What are those little pellets that we feed our spotted loved ones anyway?  Where does it come from and how is it made?  I see a vast array of labels and packaging in the store everything from “Lamb and Rice” and “Salmon Fillet” even “Turkey with Gravy.”  Like the pilgrims right?  Probably not…  So I checked out a couple of different labels online to (for the first time) actually look at what I was feeding my tiny friends.  Some labels noted that their New and Improved Recipe was protein rich for lean muscles, had natural fibers and reduced fat to help maintain a healthy weight. What more could the consumer (you) possibly be looking for?  Although I’m fairly confident that you can put those three points on just about any food product (and maybe even non-food products) in the supermarket and it would sell.  But WHAT IS IT? 

In a PETA report on Meatless Meals for Dogs and Cats it is noted that “supermarket pet foods are often composed of ground-up parts of animals that U.S. Department of Agriculture inspectors have deemed unfit for human consumption. The flesh of animals who fall into one of the categories of the four D’s—dead, dying, diseased, or disabled—is what often goes into pet food. One Food and Drug Administration (FDA) specialist says that the unrendered protein in food may come from heads, feet, viscera, and other animal parts. Many of these animals have died of infections and other diseases. Pet food has also been recalled during mad cow disease, or bovine spongiform encephalopathy (BSE), outbreaks because of the risk that contaminated meat might have been processed into the food.
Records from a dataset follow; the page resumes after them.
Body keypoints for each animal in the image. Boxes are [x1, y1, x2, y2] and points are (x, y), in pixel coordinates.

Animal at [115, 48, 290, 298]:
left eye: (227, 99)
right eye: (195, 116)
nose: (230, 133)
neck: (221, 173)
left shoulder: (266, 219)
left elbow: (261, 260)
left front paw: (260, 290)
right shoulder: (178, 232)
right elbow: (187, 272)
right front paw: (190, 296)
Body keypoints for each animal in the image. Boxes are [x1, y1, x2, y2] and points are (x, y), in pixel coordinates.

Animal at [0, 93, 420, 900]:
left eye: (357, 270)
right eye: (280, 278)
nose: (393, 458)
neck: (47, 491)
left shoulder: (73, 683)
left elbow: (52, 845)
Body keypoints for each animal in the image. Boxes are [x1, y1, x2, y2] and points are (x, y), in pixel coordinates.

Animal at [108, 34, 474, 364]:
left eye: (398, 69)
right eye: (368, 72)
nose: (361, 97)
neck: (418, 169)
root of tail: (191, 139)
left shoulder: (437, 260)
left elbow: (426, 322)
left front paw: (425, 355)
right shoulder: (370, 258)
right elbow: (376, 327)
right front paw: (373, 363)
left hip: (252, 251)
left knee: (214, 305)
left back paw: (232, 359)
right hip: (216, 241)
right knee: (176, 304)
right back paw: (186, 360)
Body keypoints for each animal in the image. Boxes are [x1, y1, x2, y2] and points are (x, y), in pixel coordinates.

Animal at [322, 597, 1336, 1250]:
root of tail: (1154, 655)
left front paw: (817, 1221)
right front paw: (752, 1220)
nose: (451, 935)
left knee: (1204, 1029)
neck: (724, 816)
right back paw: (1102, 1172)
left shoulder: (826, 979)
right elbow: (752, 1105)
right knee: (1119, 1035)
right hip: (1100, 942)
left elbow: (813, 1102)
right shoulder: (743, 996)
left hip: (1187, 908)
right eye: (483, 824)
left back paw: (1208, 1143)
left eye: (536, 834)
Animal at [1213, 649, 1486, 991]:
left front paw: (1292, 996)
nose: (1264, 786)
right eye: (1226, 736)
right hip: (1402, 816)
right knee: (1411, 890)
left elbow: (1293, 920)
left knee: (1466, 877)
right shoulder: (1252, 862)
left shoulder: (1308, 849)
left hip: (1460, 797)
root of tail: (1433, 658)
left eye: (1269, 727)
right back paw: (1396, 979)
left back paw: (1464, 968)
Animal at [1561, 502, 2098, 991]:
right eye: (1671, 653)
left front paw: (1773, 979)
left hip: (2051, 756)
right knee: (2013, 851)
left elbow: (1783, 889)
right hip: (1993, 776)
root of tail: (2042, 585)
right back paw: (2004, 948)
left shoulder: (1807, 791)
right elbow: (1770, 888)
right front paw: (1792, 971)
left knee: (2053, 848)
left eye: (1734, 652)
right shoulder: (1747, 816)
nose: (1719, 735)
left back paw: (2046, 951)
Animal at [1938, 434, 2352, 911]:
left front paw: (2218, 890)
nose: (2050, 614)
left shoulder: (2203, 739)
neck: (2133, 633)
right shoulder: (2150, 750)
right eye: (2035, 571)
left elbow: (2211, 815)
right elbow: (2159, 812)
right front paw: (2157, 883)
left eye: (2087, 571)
One deputy commissioner states that cats in particular “are susceptible to BSE.”  Oh, and did I mention cats and dogs are also eating euthanized animals from shelters and otherwise.?  Mike Sagman’e eye opening article, The Shocking Truth About Commercial Dog Food, is a downright disturbing account of what goes into dog food and quite a laundry list of ingredients not without “dead dogs and cats; heads and hooves from cattle, sheep, pigs and horses; whole skunks; rats and raccoons…”  Hmmm… so now it seems a little hypocritical of me to ward off the evil spirits of the factory farm for my own body and systematically train myself to forget about it when I reach for the cat food 2+ times a day.   

This isn’t just a conversation that explores what (wo)man’s best friend eats… this can just as easily turn into a conversation about what the meat you eat consumes as well.  Because guess what… they’re eating euthanized cats and dogs from shelters too.  So logically it makes sense that if you don’t care about what the animals you are going to eat have eaten… then why care about what what Buttons eats right?  Think about it.  For a more satirical account, check out (what’s now) an excerpt from Jonathan Safran Foer’s Eating Animals.
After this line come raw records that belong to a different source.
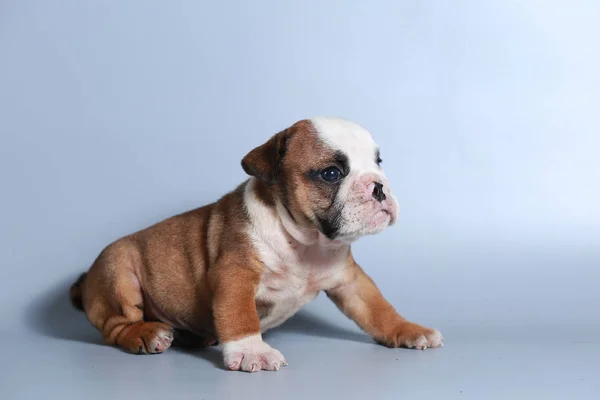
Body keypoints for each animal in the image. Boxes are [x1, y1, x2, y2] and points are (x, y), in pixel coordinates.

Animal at [71, 116, 446, 372]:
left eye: (377, 162)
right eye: (331, 173)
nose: (379, 185)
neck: (305, 242)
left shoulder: (351, 282)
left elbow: (379, 310)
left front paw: (408, 330)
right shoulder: (234, 274)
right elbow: (240, 315)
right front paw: (252, 350)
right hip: (118, 270)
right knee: (116, 326)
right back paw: (145, 335)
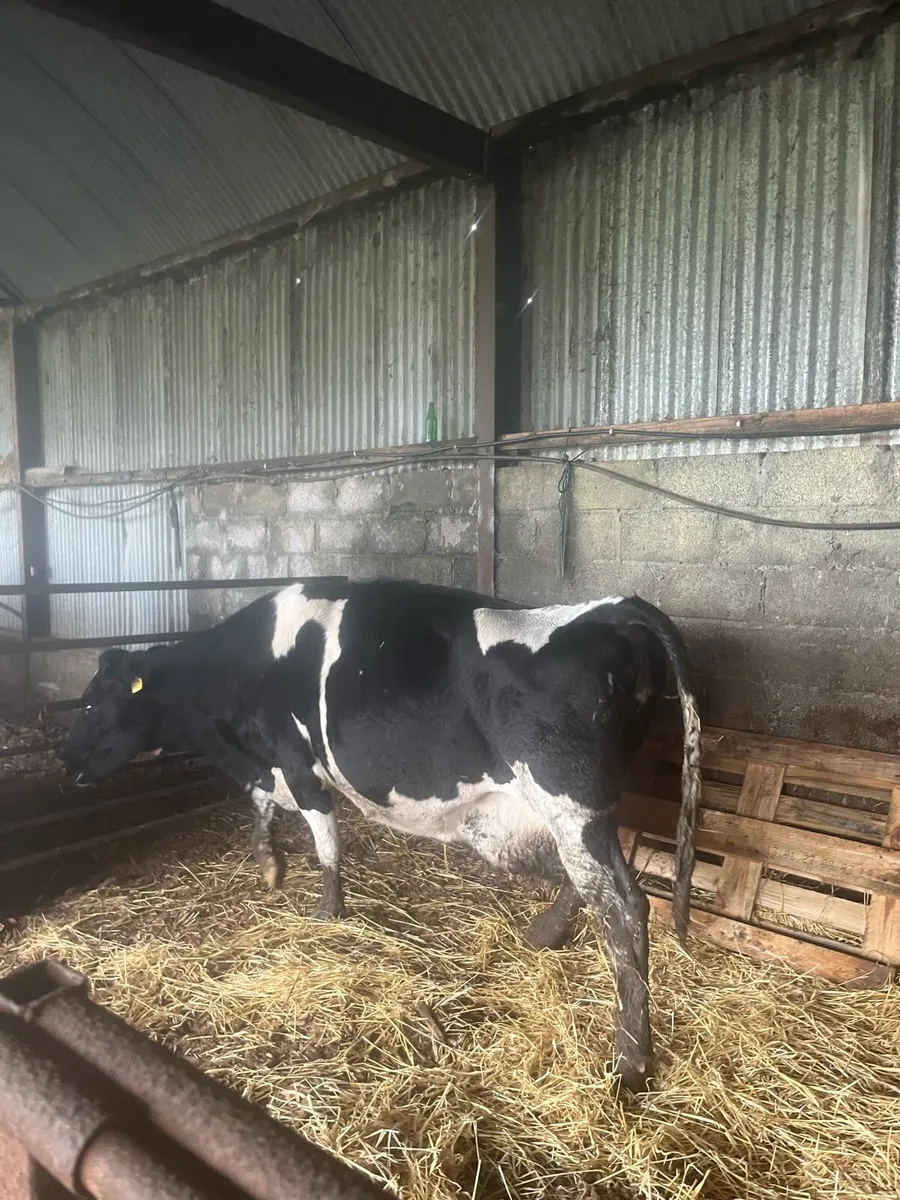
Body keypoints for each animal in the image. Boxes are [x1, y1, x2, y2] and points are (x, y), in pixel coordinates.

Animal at [62, 579, 700, 1091]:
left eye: (93, 704)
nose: (68, 765)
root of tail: (610, 608)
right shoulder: (268, 769)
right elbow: (261, 808)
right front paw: (269, 863)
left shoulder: (299, 763)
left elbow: (325, 839)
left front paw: (326, 909)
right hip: (569, 811)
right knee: (587, 884)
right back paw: (546, 935)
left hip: (571, 801)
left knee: (623, 906)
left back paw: (631, 1060)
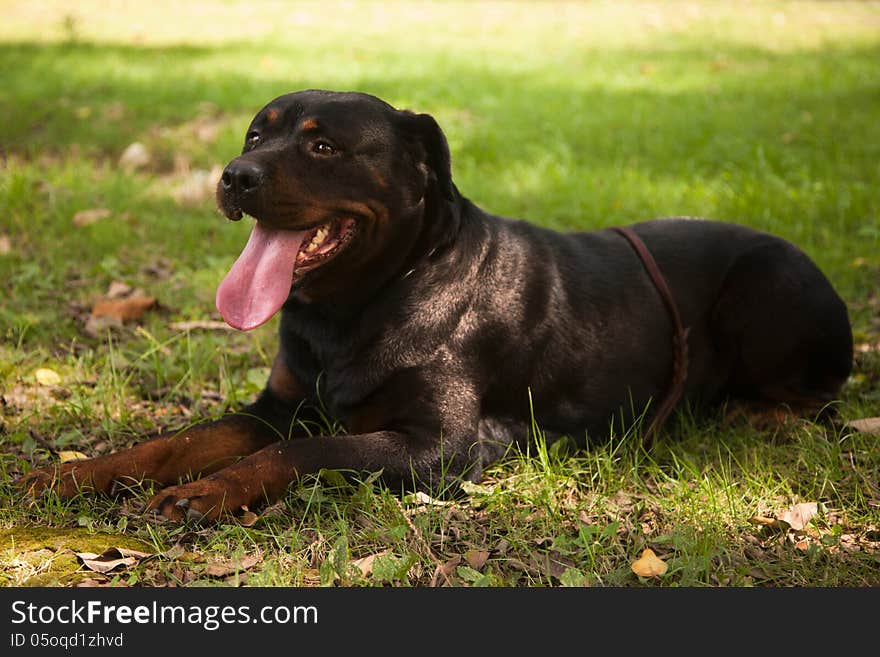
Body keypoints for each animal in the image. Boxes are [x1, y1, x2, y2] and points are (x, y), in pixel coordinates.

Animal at [22, 89, 852, 520]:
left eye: (321, 146)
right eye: (256, 134)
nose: (234, 174)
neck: (359, 304)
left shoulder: (443, 444)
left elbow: (303, 450)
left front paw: (208, 491)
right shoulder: (279, 404)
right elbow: (179, 439)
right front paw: (79, 472)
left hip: (768, 283)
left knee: (818, 398)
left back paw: (757, 413)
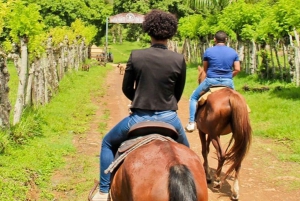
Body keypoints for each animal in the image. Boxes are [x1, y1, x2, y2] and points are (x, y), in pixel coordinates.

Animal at [196, 66, 252, 200]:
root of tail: (231, 97)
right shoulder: (212, 133)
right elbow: (207, 149)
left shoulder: (203, 131)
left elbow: (204, 150)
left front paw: (208, 175)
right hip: (236, 135)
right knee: (238, 159)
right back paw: (235, 191)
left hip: (215, 135)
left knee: (221, 155)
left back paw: (217, 180)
Back to my original point.  There is evidence stacked on both sides of this argument.  I check out one source that swears by a certain product and just as quickly read about how much harm I could be doing to my poor little ones.  As part of my investigation, I found that cats cannot exist solely on a vegan diet without supplements; they need Taurine which is found naturally in meat and seafood or they can get really sick and even die. 

I did find this website that had enriched formulas for cats and dogs but I’m obviously very freaked out that a moral stance that I take could seriously harm my cats.  This isn’t a decision to be taken lightly and I’m still torn on the issue.  I plan to talk to my vet about it and maybe print out the ingredients from a couple of the foods on the site to bring along with me (I’m not due to go back there for a little while).  I know that I said from the beginning that this transformation would take a while and I think that this is something that will come in time for me.  I was (for the mean time) at least able to find brands of food that do not test on animals.

I hate leaving things open ended but I suppose it’s better to leave it open for a little while than to have never opened it at all.  I feel a little discouraged at the moment but am hopeful.